When Anjelica Huston turned 70 (July 8), I remembered the day, in October 1982, when I photographed her for a magazine layout. The tall and striking former model graciously posed wearing various outfits in different places of her cozy hillside home. My colleague Silvia Bizio did the interview.
I subsequently interviewed Anjelica several times, most notably for Prizzi’s Honor (1985) directed by her father John Huston, co-starring Jack Nicholson, her partner from 1973 to 1990. For that supporting role she was nominated to a Golden Globe, then she won an Oscar, and I was there to photograph her.
I also spoke with her about The Dead (1987), the last film her father directed, and I took her portrait, about The Grifters (1990) by Stephen Frears, The Addams Family (1991) by Barry Sonnenfeld with Raul Julia, Bastards Out of Carolina (1996) and Agnes Brown (1999), two movies that she directed, The Royal Tenenbaums (2001) by Wes Anderson with Gene Hackman.

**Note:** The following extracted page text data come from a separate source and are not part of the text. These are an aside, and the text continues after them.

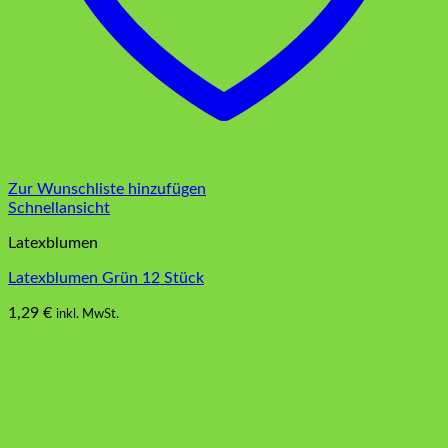
Zur Wunschliste hinzufügen
Schnellansicht
Latexblumen
Latexblumen Grün 12 Stück
1,29
€
inkl. MwSt.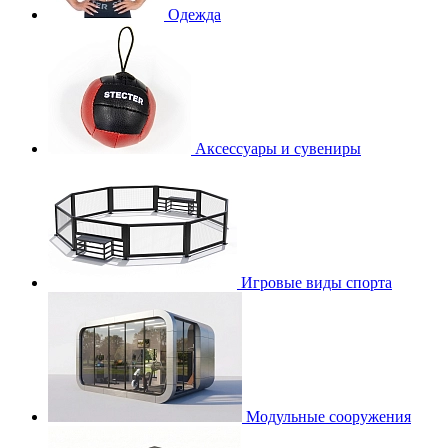
Одежда
Аксессуары и сувениры
Игровые виды спорта
Модульные сооружения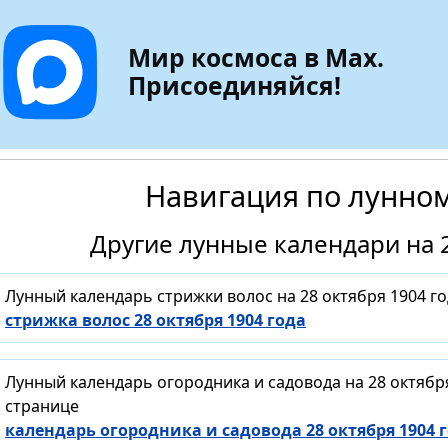
Мир космоса в Max.
Присоединяйся!
Навигация по лунно
Другие лунные календари на 2
Лунный календарь стрижки волос на 28 октября 1904 г
стрижка волос 28 октября 1904 года
Лунный календарь огородника и садовода на 28 октябр
странице
календарь огородника и садовода 28 октября 1904 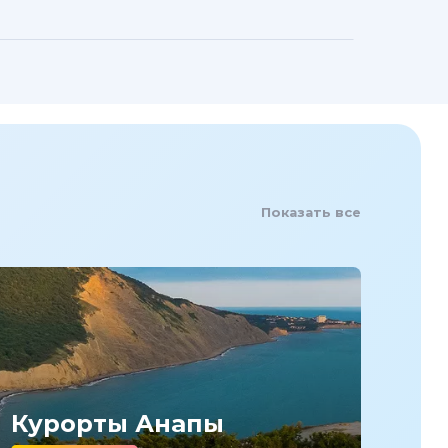
Показать все
Курорты Анапы
Ку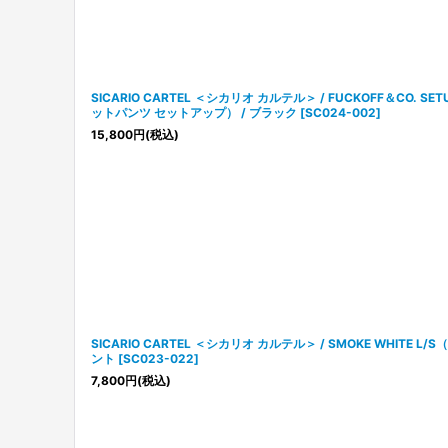
SICARIO CARTEL ＜シカリオ カルテル＞ / FUCKOFF＆CO.
ットパンツ セットアップ） / ブラック
[
SC024-002
]
15,800
円
(税込)
SICARIO CARTEL ＜シカリオ カルテル＞ / SMOKE WHITE
ント
[
SC023-022
]
7,800
円
(税込)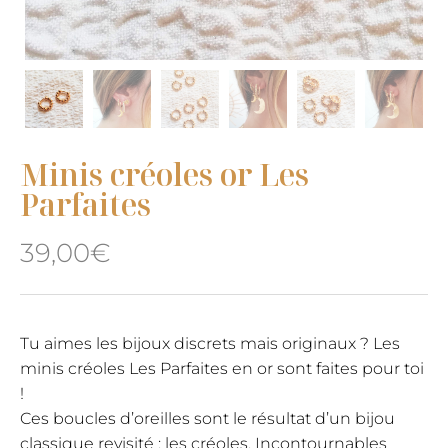
Minis créoles or Les
Parfaites
39,00
€
Tu aimes les bijoux discrets mais originaux ? Les
minis créoles Les Parfaites en or sont faites pour toi
!
Ces boucles d’oreilles sont le résultat d’un bijou
classique revisité : les créoles. Incontournables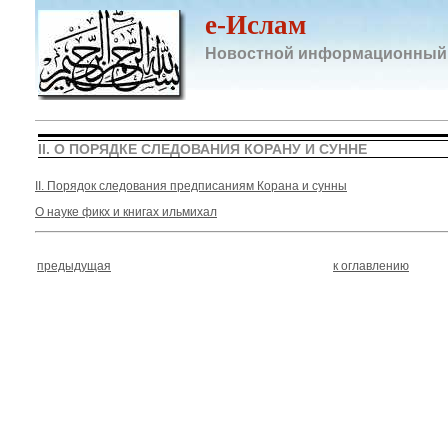
e-Ислам
Новостной информационный
II. О ПОРЯДКЕ СЛЕДОВАНИЯ КОРАНУ И СУННЕ
II. Порядок следования предписаниям Корана и сунны
О науке фикх и книгах ильмихал
предыдущая
к оглавлению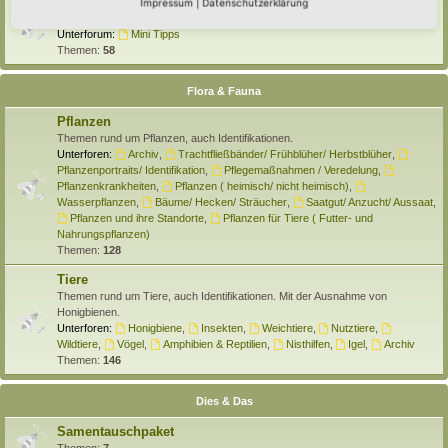
Selber machen
Impressum
|
Datenschutzerklärung
Hier findet Ihr Anleitungen rund um den Hortus zum Selber machen.
Unterforum:
Mini Tipps
Themen:
58
Flora & Fauna
Pflanzen
Themen rund um Pflanzen, auch Identifikationen.
Unterforen:
Archiv
,
Trachtfließbänder/ Frühblüher/ Herbstblüher
,
Pflanzenportraits/ Identifikation
,
Pflegemaßnahmen / Veredelung
,
Pflanzenkrankheiten
,
Pflanzen ( heimisch/ nicht heimisch)
,
Wasserpflanzen
,
Bäume/ Hecken/ Sträucher
,
Saatgut/ Anzucht/ Aussaat
,
Pflanzen und ihre Standorte
,
Pflanzen für Tiere ( Futter- und
Nahrungspflanzen)
Themen:
128
Tiere
Themen rund um Tiere, auch Identifikationen. Mit der Ausnahme von
Honigbienen.
Unterforen:
Honigbiene
,
Insekten
,
Weichtiere
,
Nutztiere
,
Wildtiere
,
Vögel
,
Amphibien & Reptilien
,
Nisthilfen
,
Igel
,
Archiv
Themen:
146
Dies & Das
Samentauschpaket
Themen:
7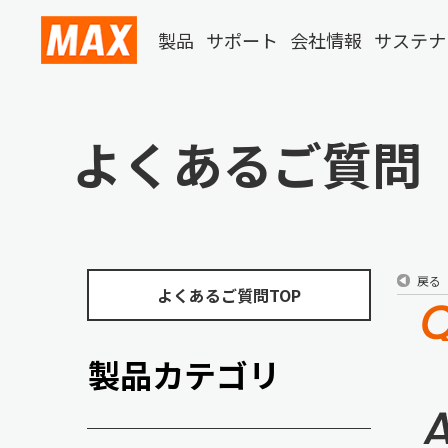
製品
サポート
会社情報
サステナ
よくあるご質問
戻る
よくあるご質問TOP
製品カテゴリ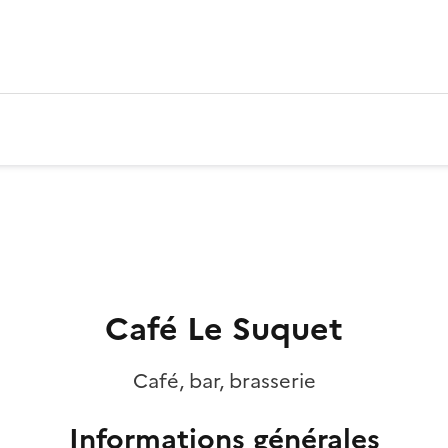
Café Le Suquet
Café, bar, brasserie
Informations générales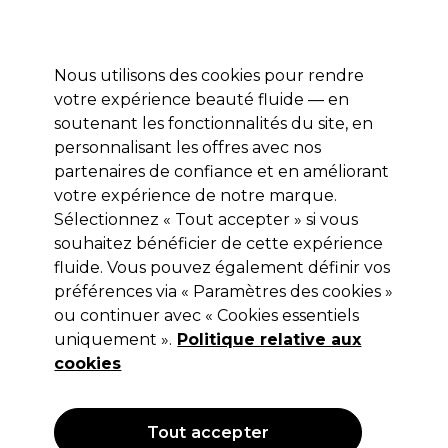
Profitez de 10 % de remise* sur votre première commande pro duo. Avec le code:
PRO10
Nous utilisons des cookies pour rendre
Se connecter
votre expérience beauté fluide — en
soutenant les fonctionnalités du site, en
Marques
Bons plans
Coiffure
Electro et Matériel
Equipem
personnalisant les offres avec nos
Livraison et délais
partenaires de confiance et en améliorant
lire la suite
votre expérience de notre marque.
Sélectionnez « Tout accepter » si vous
Daylight
souhaitez bénéficier de cette expérience
Daylight Lampe Portable
fluide. Vous pouvez également définir vos
préférences via « Paramètres des cookies »
Rechargeable Foldi Go
ou continuer avec « Cookies essentiels
(
0
)
uniquement ».
Politique relative aux
67,06 €
cookies
95,80 €
Hors TVA
(TARIF PROFESSIONNEL)
(
80,47 €
TVA incluse)
Tout accepter
OFFRE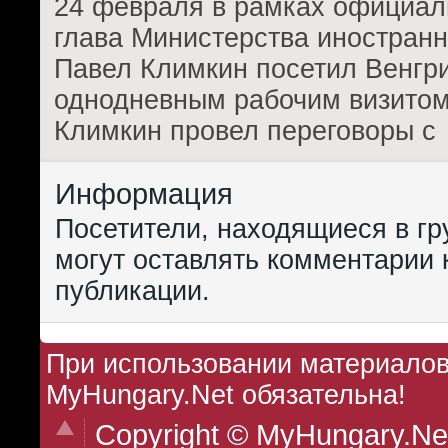
24 февраля в рамках официал
глава Министерства иностран
Павел Климкин посетил Венгр
однодневным рабочим визитом
Климкин провел переговоры с
Информация
Посетители, находящиеся в г
могут оставлять комментарии 
публикации.
При использовании материалов 
MyHungary.Net обязательна!
Copyright © MyHungary.Ne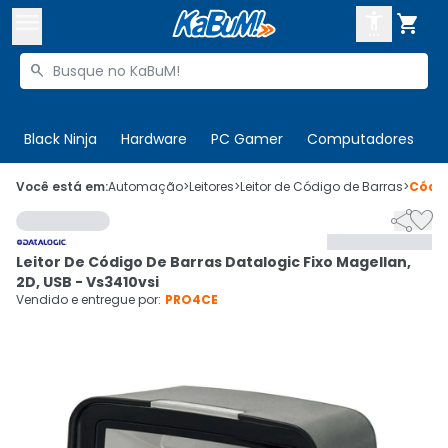



Buscar produtos


Enviar para:
Digite o CEP
Black Ninja
Hardware
PC Gamer
Computadores
P

Olá. Acesse sua conta
Você está em:
Automação
>
Leitores
>
Leitor de Código de Barras
>
Códi


ENTRE

Departamentos
Leitor De Código De Barras Datalogic Fixo Magellan,
CADASTRE-SE
Cupons

2D, USB - Vs3410vsi
Vendido e entregue por:
PRO4CE
Mais Vendidos

Ativar tradutor em libras
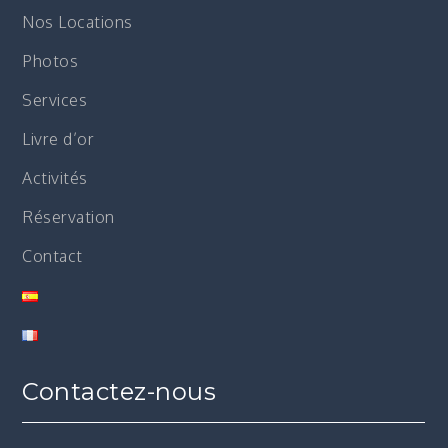
Nos Locations
Photos
Services
Livre d’or
Activités
Réservation
Contact
Contactez-nous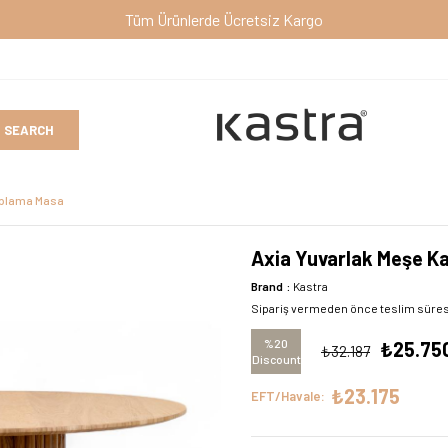
aplama Masa
Axia Yuvarlak Meşe K
Brand
:
Kastra
Sipariş vermeden önce teslim süresi i
%
20
₺25.75
₺32.187
Discount
₺23.175
EFT/Havale: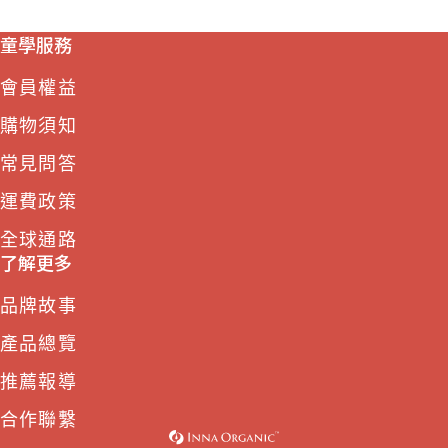
童學服務
會員權益
購物須知
常見問答
運費政策
全球通路
了解更多
品牌故事
產品總覽
推薦報導
合作聯繫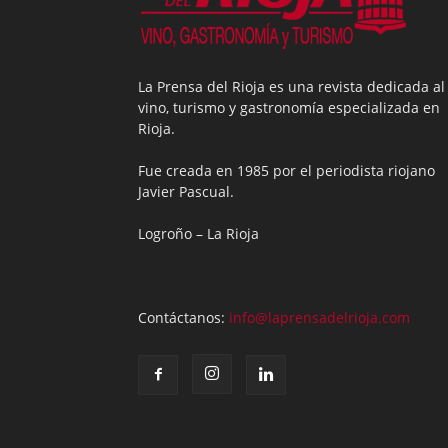
La Prensa del Rioja es una revista dedicada al
vino, turismo y gastronomía especializada en
Rioja.
Fue creada en 1985 por el periodista riojano
Javier Pascual.
Logroño – La Rioja
Contáctanos:
info@laprensadelrioja.com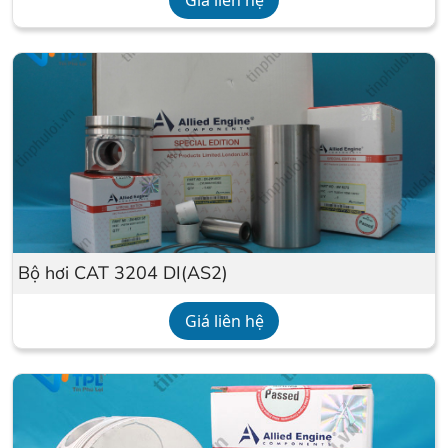
Giá liên hệ
Bộ hơi CAT 3204 DI(AS2)
Giá liên hệ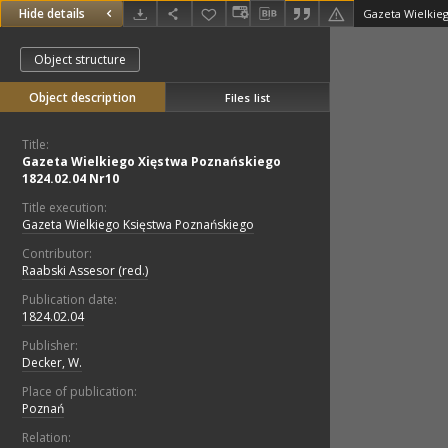
Hide details
Object structure
Object description
Files list
Title:
Gazeta Wielkiego Xięstwa Poznańskiego
1824.02.04 Nr10
Title execution:
Gazeta Wielkiego Księstwa Poznańskiego
Contributor:
Raabski Assesor (red.)
Publication date:
1824.02.04
Publisher:
Decker, W.
Place of publication:
Poznań
Relation: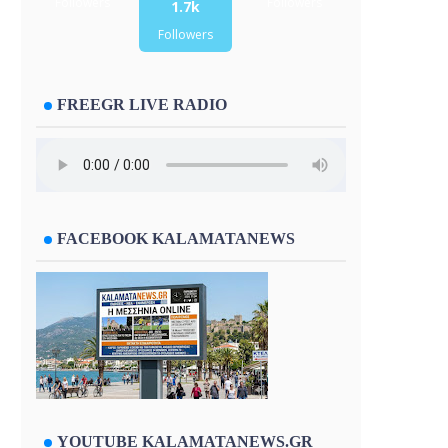
Followers
Followers
1.7k
Followers
FREEGR LIVE RADIO
FACEBOOK KALAMATANEWS
YOUTUBE KALAMATANEWS.GR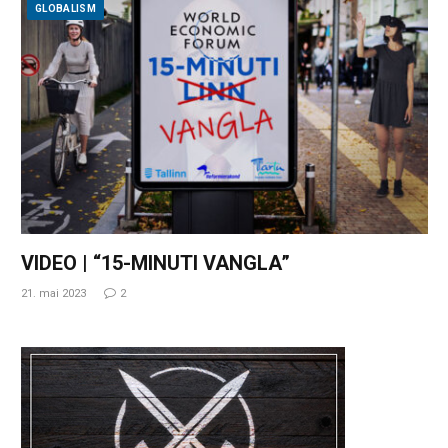
GLOBALISM
VIDEO | “15-MINUTI VANGLA”
21. mai 2023
2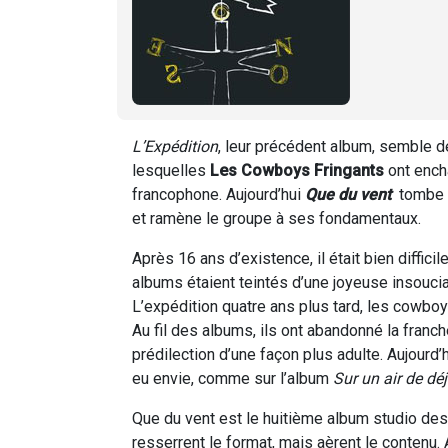
L’Expédition
, leur précédent album, semble d
lesquelles
Les Cowboys Fringants
ont ench
francophone. Aujourd’hui
Que du vent
tombe d
et ramène le groupe à ses fondamentaux.
Après 16 ans d’existence, il était bien diffic
albums étaient teintés d’une joyeuse insouc
L’expédition quatre ans plus tard, les cowb
Au fil des albums, ils ont abandonné la fran
prédilection d’une façon plus adulte. Aujourd’
eu envie, comme sur l’album
Sur un air de dé
Que du vent est le huitième album studio de
resserrent le format, mais aèrent le contenu.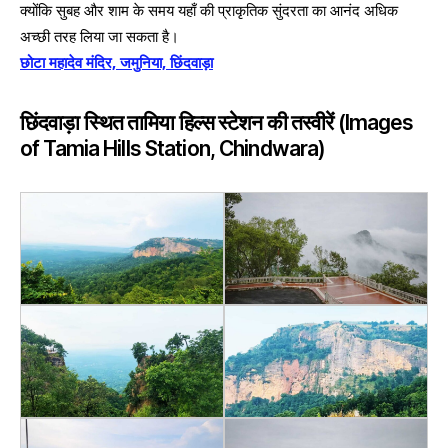
क्योंकि सुबह और शाम के समय यहाँ की प्राकृतिक सुंदरता का आनंद अधिक
अच्छी तरह लिया जा सकता है।
छोटा महादेव मंदिर, जमुनिया, छिंदवाड़ा
छिंदवाड़ा स्थित तामिया हिल्स स्टेशन की तस्वीरें (Images
of Tamia Hills Station, Chindwara)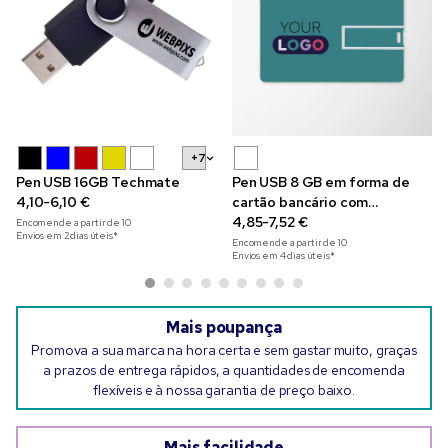
+7
Pen USB 16GB Techmate
Pen USB 8 GB em forma de
4,10-6,10 €
cartão bancário com
impressão policromática
4,85-7,52 €
Encomende a partir de
10
Envios em 2 dias úteis*
Encomende a partir de
10
Envios em 4 dias úteis*
Mais poupança
Promova a sua marca na hora certa e sem gastar muito, graças
a prazos de entrega rápidos, a quantidades de encomenda
flexíveis e à nossa garantia de preço baixo.
Mais facilidade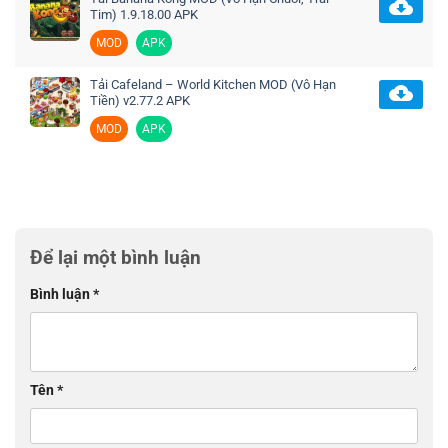
Tim) 1.9.18.00 APK
MOD
APK
Tải Cafeland – World Kitchen MOD (Vô Hạn
Tiền) v2.77.2 APK
MOD
APK
Để lại một bình luận
Bình luận
*
Tên
*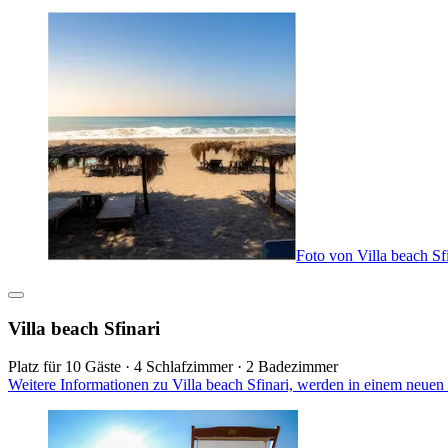
Foto von Villa beach Sf
Villa beach Sfinari
Platz für 10 Gäste · 4 Schlafzimmer · 2 Badezimmer
Weitere Informationen zu Villa beach Sfinari, werden in einem neuen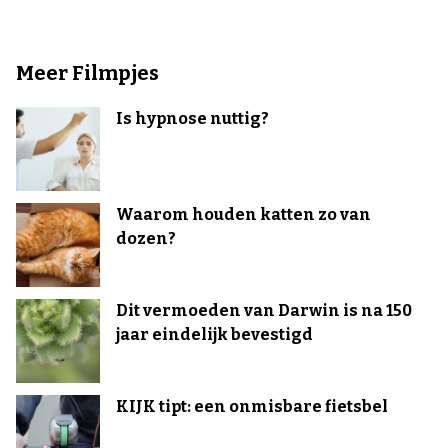
Meer Filmpjes
Is hypnose nuttig?
Waarom houden katten zo van
dozen?
Dit vermoeden van Darwin is na 150
jaar eindelijk bevestigd
KIJK tipt: een onmisbare fietsbel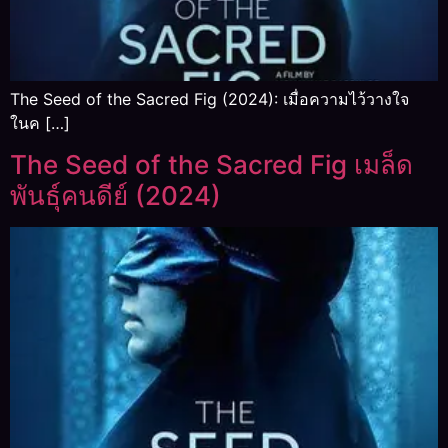
The Seed of the Sacred Fig (2024): เมื่อความไว้วางใจ
ในค […]
The Seed of the Sacred Fig เมล็ด
พันธุ์คนดีย์ (2024)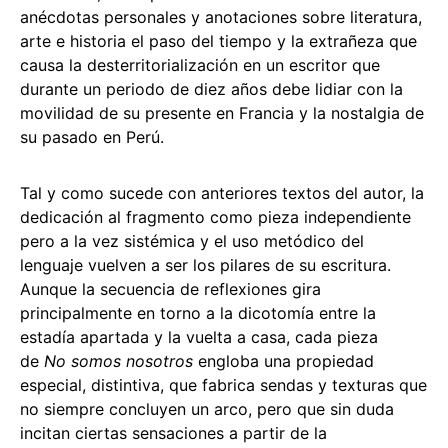
anécdotas personales y anotaciones sobre literatura,
arte e historia el paso del tiempo y la extrañeza que
causa la desterritorialización en un escritor que
durante un periodo de diez años debe lidiar con la
movilidad de su presente en Francia y la nostalgia de
su pasado en Perú.
Tal y como sucede con anteriores textos del autor, la
dedicación al fragmento como pieza independiente
pero a la vez sistémica y el uso metódico del
lenguaje vuelven a ser los pilares de su escritura.
Aunque la secuencia de reflexiones gira
principalmente en torno a la dicotomía entre la
estadía apartada y la vuelta a casa, cada pieza
de
No somos nosotros
engloba una propiedad
especial, distintiva, que fabrica sendas y texturas que
no siempre concluyen un arco, pero que sin duda
incitan ciertas sensaciones a partir de la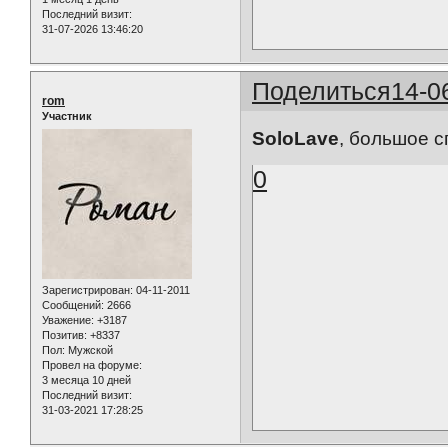
Последний визит:
31-07-2026 13:46:20
Поделиться
14-0
rom
Участник
SoloLave
, большое с
0
Зарегистрирован
: 04-11-2011
Сообщений:
2666
Уважение:
+3187
Позитив:
+8337
Пол:
Мужской
Провел на форуме:
3 месяца 10 дней
Последний визит:
31-03-2021 17:28:25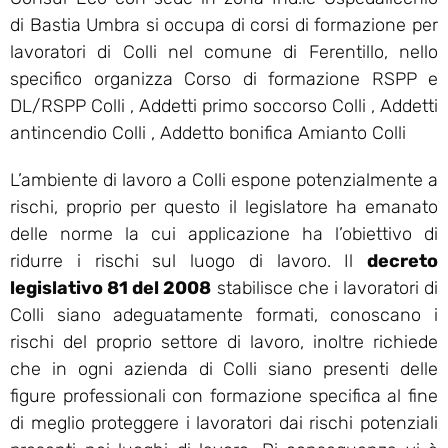
di Bastia Umbra si occupa di corsi di formazione per
lavoratori di Colli nel comune di Ferentillo, nello
specifico organizza Corso di formazione RSPP e
DL/RSPP Colli , Addetti primo soccorso Colli , Addetti
antincendio Colli , Addetto bonifica Amianto Colli
L’ambiente di lavoro a Colli espone potenzialmente a
rischi, proprio per questo il legislatore ha emanato
delle norme la cui applicazione ha l’obiettivo di
ridurre i rischi sul luogo di lavoro. Il
decreto
legislativo 81 del 2008
stabilisce che i lavoratori di
Colli siano adeguatamente formati, conoscano i
rischi del proprio settore di lavoro, inoltre richiede
che in ogni azienda di Colli siano presenti delle
figure professionali con formazione specifica al fine
di meglio proteggere i lavoratori dai rischi potenziali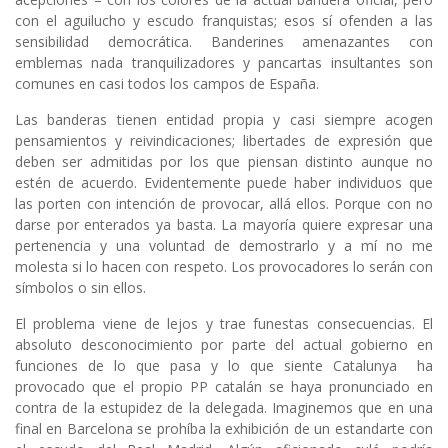
con el aguilucho y escudo franquistas; esos sí ofenden a las
sensibilidad democrática. Banderines amenazantes con
emblemas nada tranquilizadores y pancartas insultantes son
comunes en casi todos los campos de España.
Las banderas tienen entidad propia y casi siempre acogen
pensamientos y reivindicaciones; libertades de expresión que
deben ser admitidas por los que piensan distinto aunque no
estén de acuerdo. Evidentemente puede haber individuos que
las porten con intención de provocar, allá ellos. Porque con no
darse por enterados ya basta. La mayoría quiere expresar una
pertenencia y una voluntad de demostrarlo y a mí no me
molesta si lo hacen con respeto. Los provocadores lo serán con
símbolos o sin ellos.
El problema viene de lejos y trae funestas consecuencias. El
absoluto desconocimiento por parte del actual gobierno en
funciones de lo que pasa y lo que siente Catalunya ha
provocado que el propio PP catalán se haya pronunciado en
contra de la estupidez de la delegada. Imaginemos que en una
final en Barcelona se prohíba la exhibición de un estandarte con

I wrote numerous articles about this fascinating woman for the Italian publications Ciak, Gioia, Marie Claire, as well as for Venice, the Los Angeles Arts and Entertainment Magazine, when I was the Film Editor in the 1990s.
I rejoiced when she married Mexican artist Robert Graham in 1992. I had photographed him in his Venice studio and in front of his Olympic Gateway sculpture at the Coliseum in 1984. Click here to read my article about my coverage of that momentous event in the history of Los Angeles and find more photos of Robert Graham archived in the Elisa Leonelli, Photojournalist Collection at Claremont Colleges. I was sad when her husband passed away in 2008.
I found her performance as Jeffrey Tambor’s lover in Transparent (2015-2016) created by Joey Soloway very brave. I read her two volumes of memoirs, A Story Lately Told (2013) and Watch Me (2015), I interviewed her about the books, learning more about her amazing life. She never met her grandfather, actor Walter Huston, who died before she was born, she appreciates her mother’s influence on her artistic spirit, Italian-American ballet dancer Ricki Soma, and adores her half-brother Danny Huston.
For a weekly column that I write for the Golden Globes website, I chose some quotes about voting rights from an exclusive interview Anjelica gave to the journalists of the Hollywood Foreign Press in 2004 about the TV movie Iron Jawed Angels where she played Carrie Chapman Catt, leader of the American women’s suffrage movement.
Finally, from the extensive HFPA photo Archives that I curate, here’s a portrait of her backstage at the 1992 Golden Globes, when she was nominated as Best Actress in a comedy for her performance as Morticia in The Addams Family.
Best wishes to Anjelica Huston on starting the seventh decade of her amazing life.